How the cell keeps misdelivered proteins from causing damage in the cell nucleus

In their research on protein quality control, Heidelberg scientists gained new insights into how the cell keeps proteins misdirected into the cell nucleus from causing damage. Their investigations focussed on a complex apparatus on the inner nuclear membrane that detects and marks the misdelivered proteins. In an international cooperation with researchers from France, Sweden and Canada, the team under the direction of Prof. Dr. Michael Knop at the Center for Molecular Biology of Heidelberg University (ZMBH) demonstrated how the cellular "waste disposal service" is triggered in this process. The results of their research were published in Nature.

Cells are quite small, but nevertheless very precisely organised in terms of structure – everything has its place. To find their proper place, proteins bear a type of signal built into their structure. These signals function like addresses, and the intracellular "postal service" delivers them to the correct destination. One of these destinations is the cell nucleus. It contains genomic information – the cell DNA. The DNA has to be read and decoded into new proteins in order for the cell to divide and respond to its environment. The nuclear proteins ensure this process runs correctly. But what happens when proteins accidently find their way into the cell nucleus even though they do not belong there? "This endangers the reading of the genomic information and under certain conditions threatens the existence of the entire cell," explains Prof. Knop, who heads the yeast cell and systems biology research group at the ZMBH.

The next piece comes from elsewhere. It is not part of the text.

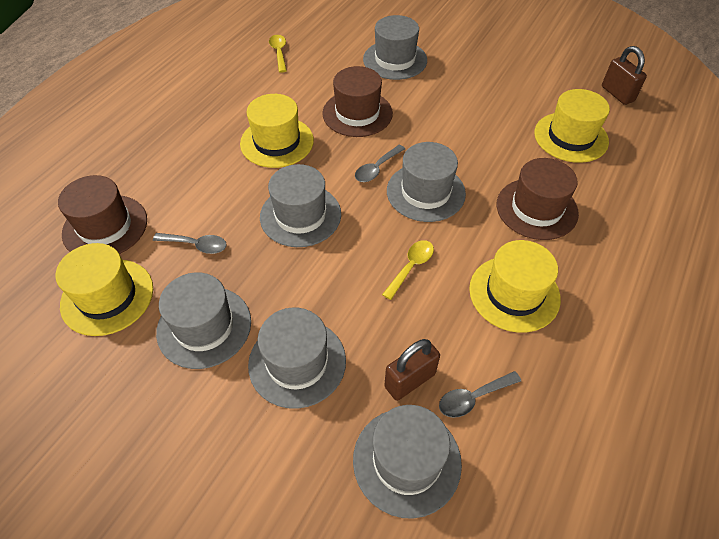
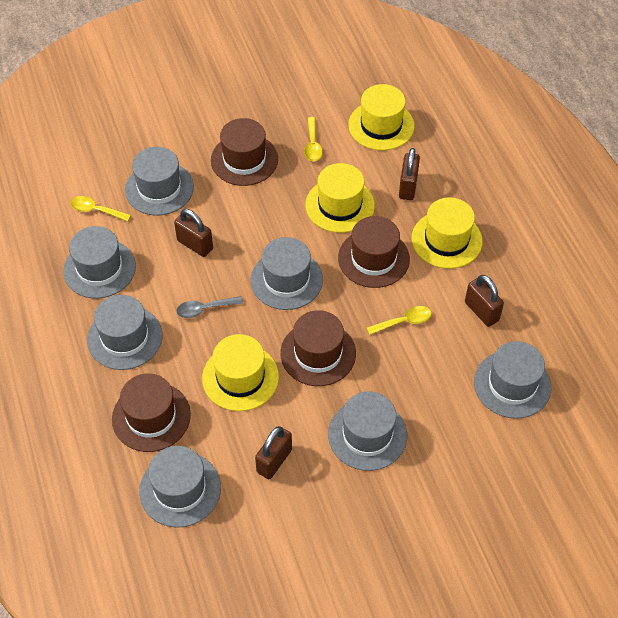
brown hat: [58,175,147,254] [323,66,393,137] [497,158,579,240] = 3 -> [112,373,191,452] [211,118,278,186] [280,310,356,386] [338,216,410,288] = 4
brown padlock: [384,339,440,401] [602,46,647,105] = 2 -> [174,209,213,257] [255,426,292,479] [399,148,420,200] [465,275,504,327] = 4
grey hat: [156,272,251,369] [248,307,346,409] [260,164,341,247] [353,405,462,519] [363,15,427,80] [387,142,466,222] = 6 -> [63,226,136,298] [87,295,162,370] [125,147,194,216] [139,446,221,528] [251,237,323,310] [328,391,407,471] [474,341,551,419] = 7
grey spoon: [153,233,227,254] [355,145,405,182] [439,371,521,418] = 3 -> [176,296,243,318] = 1
yellow spoon: [269,35,287,73] [382,240,434,300] = 2 -> [70,196,131,222] [304,117,323,161] [367,306,432,335] = 3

During the course of their investigations, Prof. Knop's research group developed a new method of detecting the misguided proteins and studying how the cell handles them. In collaboration with two research labs, from Rennes and Stockholm, the Heidelberg team at the ZMBH found that the cell contains a complex apparatus on the inner nuclear membrane, a ubiquitin ligase that participates in protein quality control. The ligase can detect and mark the incorrect proteins. Based on this so-called polyubiquitination, the cell "knows" that this particular protein does not belong in the nucleus and activates cellular waste disposal. A proteasome almost literally swallows and "digests" the marked proteins.

"Until now we assumed that the ubiquitin ligase we studied was linked to a special signal transmission process involved in supplying the cell with amino acids," says Prof. Knop. "We were all the more surprised when our research showed that they actually do not directly perform this function." Instead, the ligase triggers the removal of a protein that would disrupt the amino acid supply should it arrive in the nucleus at the wrong time. The Heidelberg scientist further explains that this "sophisticated control mechanism" also works with various other proteins. If they are not delivered correctly, the ubiquitin ligase sets off the process of removing the misdirected proteins from the cell nucleus and the nuclear membrane. Prof. Knop: "But this question still remains: How can this ubiquitin ligase tell whether the proteins have landed in the right or the wrong place?"